MRI is more sensitive than CT to evaluate the evolution of the stroke and to rule out haemorrhagic complications. Subacute ischaemic lesions appear as areas of hyperintensity on T2-FLAIR sequences because of the vasogenic oedema (lasting until 4 weeks). Axial FLAIR images through the midbrain, as reported in the literature, can show a V-shaped hyperintense signal intensity along the pial surface of the midbrain at the interpeduncular-fossa (the V sign) [1].
Moreover, we can appreciate disappearance of restricted diffusion after 1 week, and enhancement of the lesion following c.m. administration due to the impairment of the blood-brain barrier [2].
In case of bilateral medial thalamic infarcts, occlusion of the artery of Percheron should be considered as the main diagnosis.
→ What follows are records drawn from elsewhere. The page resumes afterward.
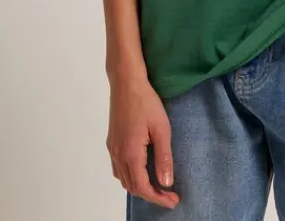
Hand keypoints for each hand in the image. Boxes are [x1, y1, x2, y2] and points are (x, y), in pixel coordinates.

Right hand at [106, 74, 179, 209]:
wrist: (126, 82)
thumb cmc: (146, 102)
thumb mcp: (161, 129)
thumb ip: (164, 157)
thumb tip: (166, 182)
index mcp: (130, 153)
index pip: (142, 187)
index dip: (158, 197)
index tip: (173, 200)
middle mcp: (118, 154)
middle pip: (132, 186)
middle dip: (150, 194)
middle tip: (169, 195)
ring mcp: (112, 148)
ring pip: (123, 178)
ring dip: (139, 186)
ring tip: (157, 185)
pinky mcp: (112, 141)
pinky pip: (118, 168)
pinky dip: (130, 176)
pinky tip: (141, 170)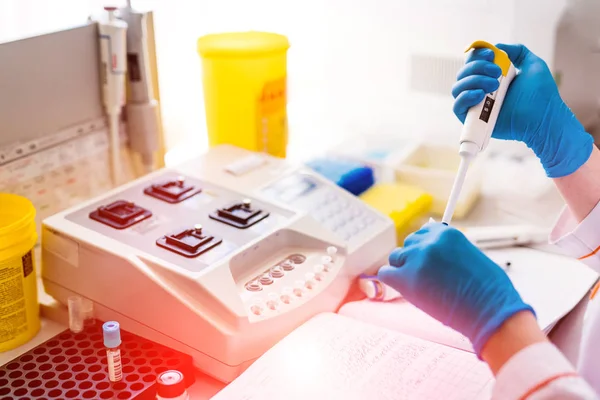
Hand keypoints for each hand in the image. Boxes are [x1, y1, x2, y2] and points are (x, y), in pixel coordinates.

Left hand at [377, 222, 534, 355]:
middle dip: (414, 259)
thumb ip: (448, 249)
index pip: (423, 232)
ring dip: (403, 270)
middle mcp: (429, 242)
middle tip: (426, 278)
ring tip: (421, 286)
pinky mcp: (406, 279)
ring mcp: (416, 260)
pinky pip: (385, 274)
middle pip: (408, 245)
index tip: (428, 260)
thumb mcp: (470, 256)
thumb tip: (432, 248)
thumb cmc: (488, 291)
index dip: (424, 248)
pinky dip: (392, 281)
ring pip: (395, 258)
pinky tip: (406, 291)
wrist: (491, 312)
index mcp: (446, 233)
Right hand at [452, 43, 593, 177]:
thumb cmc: (541, 95)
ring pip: (457, 88)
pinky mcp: (473, 120)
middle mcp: (480, 89)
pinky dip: (465, 97)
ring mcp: (476, 105)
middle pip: (463, 73)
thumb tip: (495, 47)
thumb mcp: (533, 64)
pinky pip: (457, 106)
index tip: (491, 55)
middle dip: (477, 67)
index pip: (472, 62)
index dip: (476, 55)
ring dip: (473, 81)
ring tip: (494, 85)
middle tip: (498, 72)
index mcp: (491, 77)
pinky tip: (480, 95)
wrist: (543, 117)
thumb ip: (517, 51)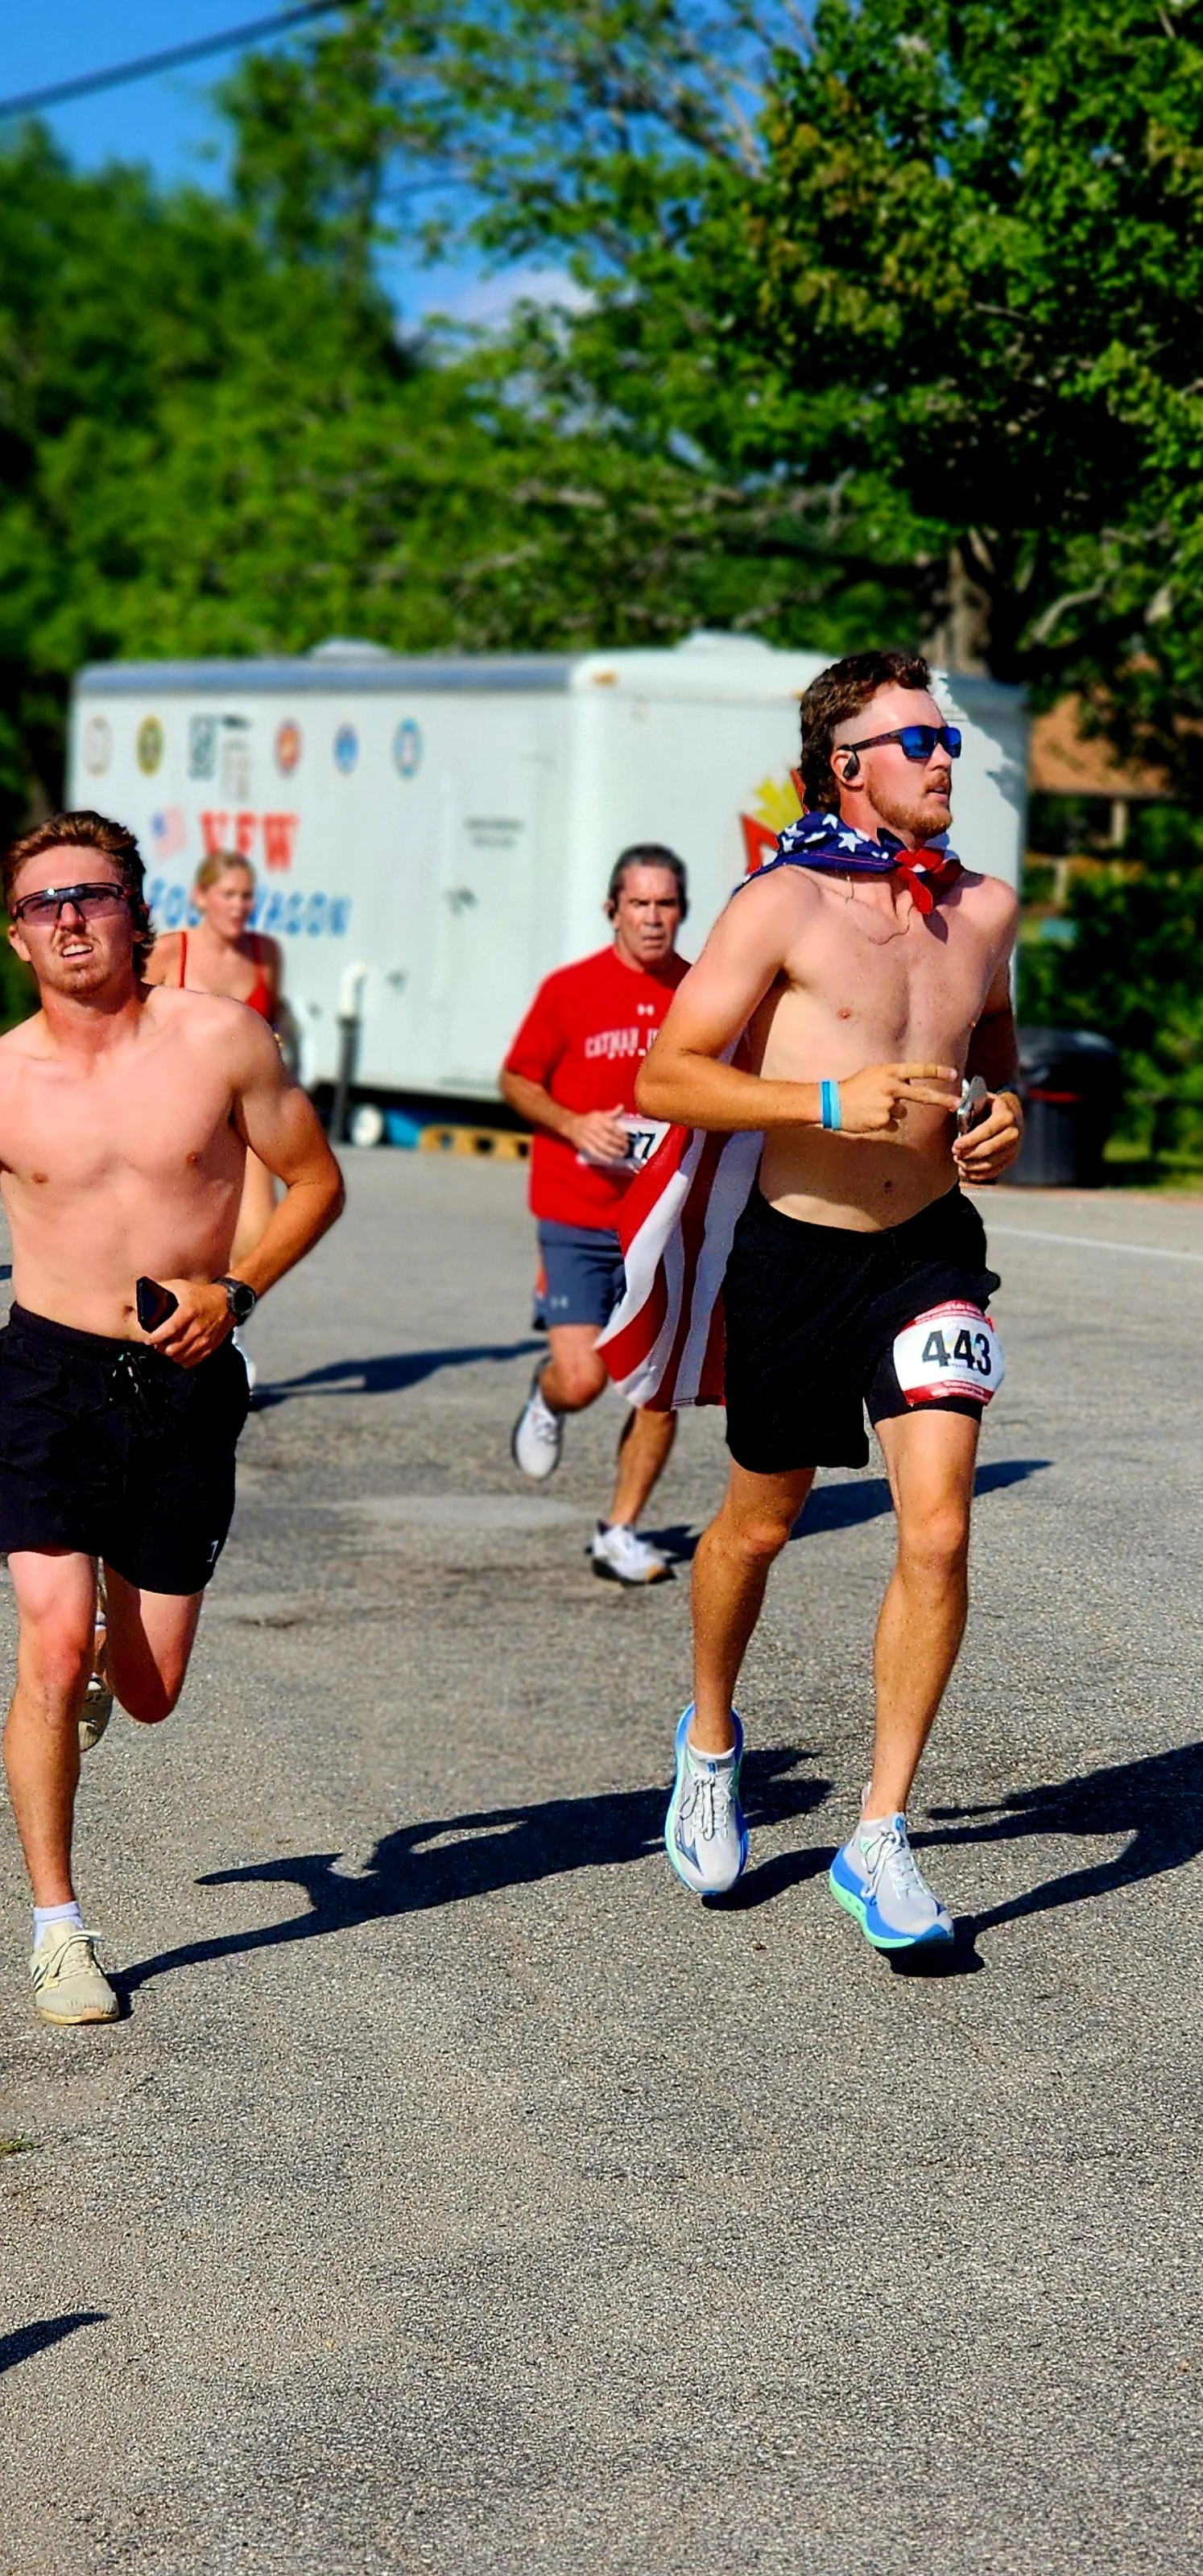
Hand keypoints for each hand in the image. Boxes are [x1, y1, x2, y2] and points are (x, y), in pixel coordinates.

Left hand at [144, 1280, 233, 1368]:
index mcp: (188, 1311)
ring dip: (171, 1355)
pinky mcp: (209, 1347)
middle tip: (157, 1343)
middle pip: (174, 1347)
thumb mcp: (181, 1286)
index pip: (170, 1329)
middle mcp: (197, 1327)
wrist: (227, 1302)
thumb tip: (144, 1293)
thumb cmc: (202, 1294)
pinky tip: (179, 1353)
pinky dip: (183, 1360)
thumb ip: (162, 1288)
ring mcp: (204, 1339)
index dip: (156, 1337)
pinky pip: (192, 1361)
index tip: (148, 1340)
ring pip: (182, 1356)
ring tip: (167, 1348)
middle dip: (161, 1348)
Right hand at [569, 1106, 631, 1163]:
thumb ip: (613, 1113)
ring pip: (602, 1146)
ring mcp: (588, 1137)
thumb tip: (622, 1107)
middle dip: (619, 1144)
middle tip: (626, 1148)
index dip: (620, 1134)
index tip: (627, 1138)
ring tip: (621, 1154)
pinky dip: (603, 1157)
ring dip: (613, 1152)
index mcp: (599, 1119)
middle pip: (608, 1138)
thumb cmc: (589, 1120)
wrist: (571, 1125)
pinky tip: (610, 1160)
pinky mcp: (584, 1145)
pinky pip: (594, 1152)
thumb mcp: (600, 1114)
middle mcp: (593, 1128)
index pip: (611, 1127)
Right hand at [833, 1062, 961, 1135]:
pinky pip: (892, 1124)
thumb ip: (893, 1078)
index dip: (937, 1071)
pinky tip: (869, 1117)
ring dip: (891, 1112)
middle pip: (923, 1095)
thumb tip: (912, 1086)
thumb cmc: (853, 1088)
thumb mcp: (874, 1074)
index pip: (919, 1069)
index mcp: (889, 1072)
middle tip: (957, 1103)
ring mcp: (887, 1105)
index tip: (954, 1074)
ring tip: (872, 1107)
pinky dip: (883, 1122)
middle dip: (943, 1099)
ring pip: (902, 1112)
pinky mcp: (882, 1120)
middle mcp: (891, 1086)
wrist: (832, 1103)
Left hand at [953, 1087, 1023, 1183]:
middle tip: (955, 1153)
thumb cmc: (991, 1107)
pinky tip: (965, 1171)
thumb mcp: (982, 1100)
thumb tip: (952, 1108)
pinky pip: (994, 1172)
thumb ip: (969, 1105)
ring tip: (959, 1161)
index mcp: (1006, 1116)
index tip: (956, 1145)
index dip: (970, 1140)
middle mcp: (1013, 1133)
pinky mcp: (1012, 1159)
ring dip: (971, 1166)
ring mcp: (1014, 1147)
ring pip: (990, 1163)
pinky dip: (978, 1175)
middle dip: (968, 1154)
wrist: (1012, 1112)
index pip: (986, 1131)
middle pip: (988, 1149)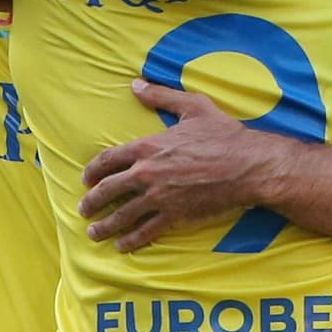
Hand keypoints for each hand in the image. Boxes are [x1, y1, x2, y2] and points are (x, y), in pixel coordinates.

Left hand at [79, 80, 272, 251]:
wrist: (247, 166)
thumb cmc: (223, 135)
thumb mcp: (193, 106)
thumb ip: (161, 96)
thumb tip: (136, 85)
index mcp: (148, 146)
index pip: (108, 159)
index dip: (93, 170)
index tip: (86, 179)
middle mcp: (148, 173)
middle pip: (108, 189)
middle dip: (92, 201)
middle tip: (84, 209)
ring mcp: (159, 197)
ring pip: (122, 214)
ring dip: (105, 225)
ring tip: (94, 233)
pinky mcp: (174, 215)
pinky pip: (146, 231)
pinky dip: (131, 240)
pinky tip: (122, 246)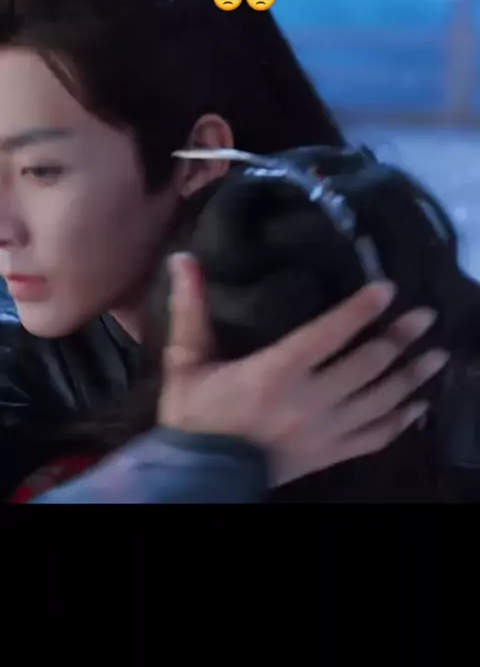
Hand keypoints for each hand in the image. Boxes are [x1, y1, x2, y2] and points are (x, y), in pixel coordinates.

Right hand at [158, 253, 448, 486]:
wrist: (198, 476)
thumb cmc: (194, 414)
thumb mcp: (186, 360)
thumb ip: (189, 309)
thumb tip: (183, 258)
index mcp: (274, 373)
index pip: (327, 334)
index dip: (360, 310)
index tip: (388, 288)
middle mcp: (308, 401)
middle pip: (366, 365)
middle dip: (400, 338)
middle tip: (426, 316)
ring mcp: (324, 431)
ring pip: (380, 401)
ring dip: (412, 377)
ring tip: (438, 355)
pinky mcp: (330, 454)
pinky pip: (375, 438)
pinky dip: (401, 422)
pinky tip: (419, 406)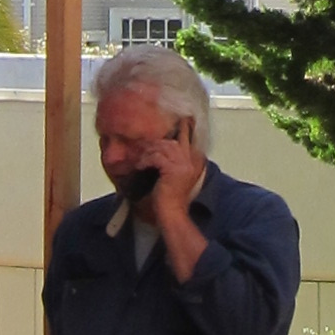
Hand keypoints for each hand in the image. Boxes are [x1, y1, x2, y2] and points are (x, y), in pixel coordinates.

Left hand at [132, 122, 203, 255]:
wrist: (172, 214)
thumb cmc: (170, 197)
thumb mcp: (176, 175)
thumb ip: (174, 160)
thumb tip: (159, 146)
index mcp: (195, 161)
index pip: (189, 137)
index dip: (183, 127)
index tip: (179, 120)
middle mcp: (191, 160)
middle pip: (173, 141)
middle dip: (156, 143)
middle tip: (143, 148)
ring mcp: (183, 165)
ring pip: (162, 148)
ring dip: (148, 153)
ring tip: (140, 160)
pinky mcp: (173, 170)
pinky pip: (155, 157)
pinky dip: (145, 161)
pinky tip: (139, 167)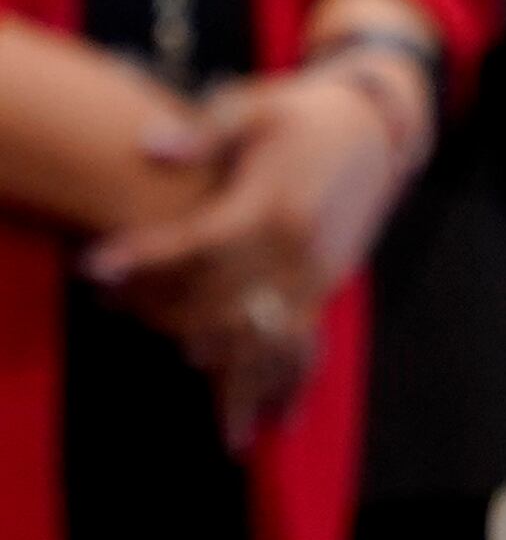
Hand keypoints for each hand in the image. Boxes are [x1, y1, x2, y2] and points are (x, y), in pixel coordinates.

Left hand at [85, 70, 413, 444]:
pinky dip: (291, 384)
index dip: (144, 257)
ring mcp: (318, 271)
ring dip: (244, 385)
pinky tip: (277, 420)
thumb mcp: (255, 107)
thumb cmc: (304, 113)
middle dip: (168, 318)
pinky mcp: (330, 282)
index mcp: (275, 204)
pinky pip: (308, 343)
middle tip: (118, 313)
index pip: (197, 243)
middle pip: (226, 304)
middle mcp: (298, 248)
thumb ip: (203, 131)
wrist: (377, 126)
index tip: (95, 268)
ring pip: (272, 341)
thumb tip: (149, 145)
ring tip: (226, 433)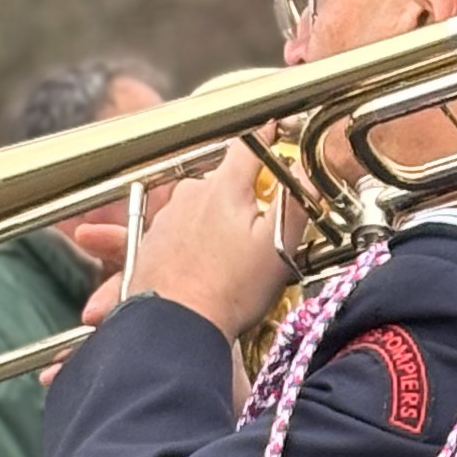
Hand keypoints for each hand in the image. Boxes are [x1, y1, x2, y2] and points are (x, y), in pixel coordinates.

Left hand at [108, 140, 290, 344]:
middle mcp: (191, 195)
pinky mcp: (150, 242)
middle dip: (242, 197)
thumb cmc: (229, 291)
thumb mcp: (278, 247)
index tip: (276, 129)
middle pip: (224, 181)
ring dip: (216, 222)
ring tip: (230, 260)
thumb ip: (294, 203)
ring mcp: (167, 218)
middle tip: (259, 230)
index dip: (266, 135)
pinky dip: (191, 242)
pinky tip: (202, 267)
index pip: (249, 145)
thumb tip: (305, 174)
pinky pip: (177, 232)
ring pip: (199, 208)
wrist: (175, 326)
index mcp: (225, 188)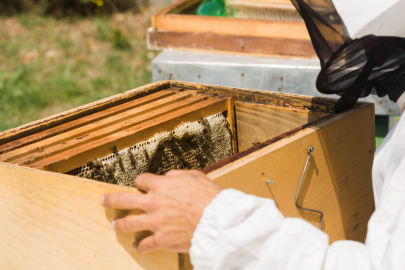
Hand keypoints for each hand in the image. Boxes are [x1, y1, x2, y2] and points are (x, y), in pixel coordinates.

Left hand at [100, 170, 221, 253]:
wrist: (217, 220)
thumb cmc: (209, 197)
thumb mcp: (194, 176)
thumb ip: (177, 175)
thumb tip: (167, 177)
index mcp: (161, 185)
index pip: (141, 180)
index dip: (140, 182)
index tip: (140, 185)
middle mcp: (153, 203)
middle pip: (123, 200)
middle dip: (111, 200)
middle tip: (104, 200)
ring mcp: (154, 222)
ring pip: (128, 223)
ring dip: (120, 224)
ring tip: (115, 225)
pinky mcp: (160, 239)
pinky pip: (144, 244)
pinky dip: (139, 246)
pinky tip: (136, 246)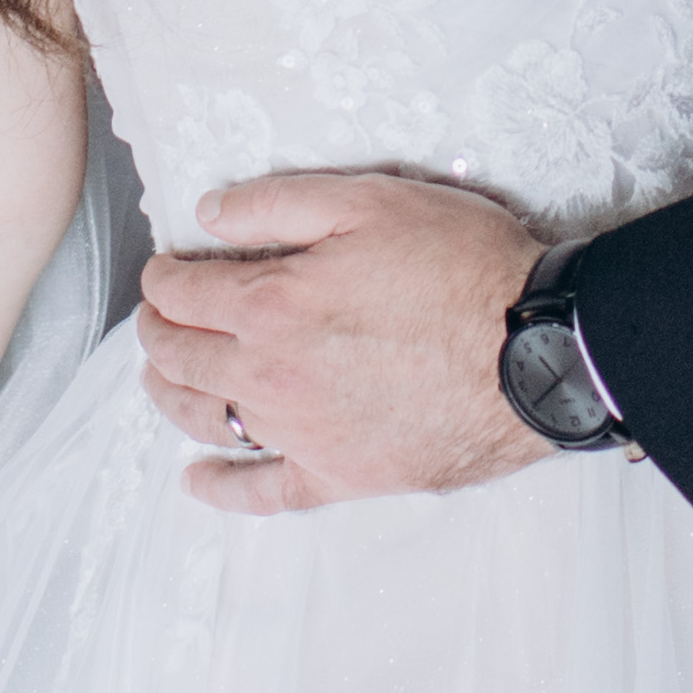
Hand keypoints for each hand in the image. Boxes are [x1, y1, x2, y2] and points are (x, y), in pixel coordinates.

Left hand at [133, 171, 547, 514]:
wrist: (536, 352)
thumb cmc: (464, 267)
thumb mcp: (371, 200)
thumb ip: (279, 203)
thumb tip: (209, 211)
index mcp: (272, 303)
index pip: (184, 292)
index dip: (164, 275)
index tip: (165, 268)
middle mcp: (271, 376)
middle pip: (182, 357)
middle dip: (157, 331)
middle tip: (156, 317)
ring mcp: (302, 434)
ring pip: (206, 420)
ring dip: (169, 396)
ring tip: (160, 378)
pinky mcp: (341, 475)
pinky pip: (263, 492)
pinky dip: (221, 488)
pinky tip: (197, 479)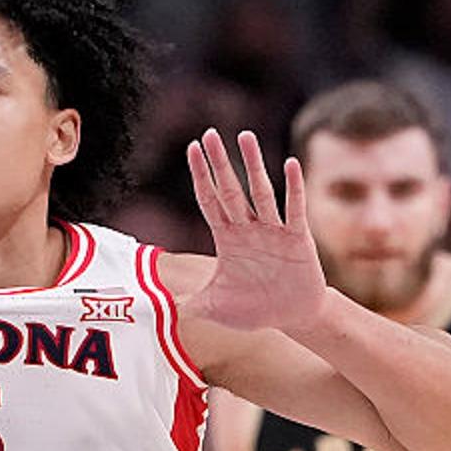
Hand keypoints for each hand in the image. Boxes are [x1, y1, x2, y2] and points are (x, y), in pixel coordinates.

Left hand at [183, 129, 325, 333]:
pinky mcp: (297, 239)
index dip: (200, 176)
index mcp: (227, 238)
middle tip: (209, 133)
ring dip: (253, 165)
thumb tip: (154, 309)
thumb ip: (187, 304)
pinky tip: (290, 164)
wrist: (293, 317)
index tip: (191, 148)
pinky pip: (293, 210)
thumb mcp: (214, 307)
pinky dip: (293, 188)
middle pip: (230, 190)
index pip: (210, 200)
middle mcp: (248, 228)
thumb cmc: (254, 309)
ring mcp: (273, 231)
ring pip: (261, 192)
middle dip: (219, 163)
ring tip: (245, 136)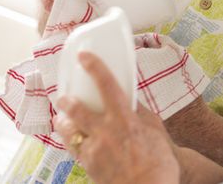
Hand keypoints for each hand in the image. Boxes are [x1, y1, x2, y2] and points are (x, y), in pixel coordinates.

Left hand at [54, 52, 180, 183]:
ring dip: (64, 123)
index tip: (85, 56)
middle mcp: (105, 132)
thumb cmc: (158, 162)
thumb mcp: (156, 130)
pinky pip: (73, 149)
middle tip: (64, 97)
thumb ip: (141, 112)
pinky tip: (79, 140)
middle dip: (66, 101)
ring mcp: (93, 150)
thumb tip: (132, 99)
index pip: (107, 85)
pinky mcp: (87, 166)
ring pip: (67, 131)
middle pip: (75, 109)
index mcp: (125, 119)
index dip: (95, 67)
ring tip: (65, 120)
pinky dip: (74, 142)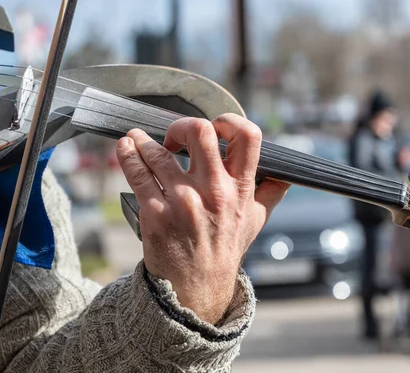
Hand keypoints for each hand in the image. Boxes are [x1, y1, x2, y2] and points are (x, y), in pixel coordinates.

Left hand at [116, 113, 288, 323]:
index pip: (247, 137)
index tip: (214, 126)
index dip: (230, 121)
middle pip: (200, 132)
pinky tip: (125, 148)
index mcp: (240, 189)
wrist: (196, 288)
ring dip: (142, 141)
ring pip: (158, 153)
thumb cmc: (224, 250)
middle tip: (172, 137)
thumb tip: (284, 176)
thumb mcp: (254, 222)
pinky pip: (138, 174)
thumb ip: (270, 195)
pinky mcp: (156, 213)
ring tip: (136, 139)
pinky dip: (127, 155)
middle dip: (181, 126)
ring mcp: (183, 201)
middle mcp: (213, 191)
Angiography may not be indicated, because lack of visualization of the artery does not exclude its presence (because it is occluded) [2].
The DWI/T2-FLAIR mismatch within 3/4.5 hours since the symptoms onset allows to start the intravenous thrombolysis, improving the prognosis.
Differential Diagnosis List
Bithalamic and cranial-midbrain infarction from occlusion of the Percheron artery.
Tip of the basilar artery thrombosis
Deep venous brain thrombosis
Wernicke encephalopathy
Primitive thalamic bilateral glioma
Final Diagnosis
Bithalamic and cranial-midbrain infarction from occlusion of the Percheron artery.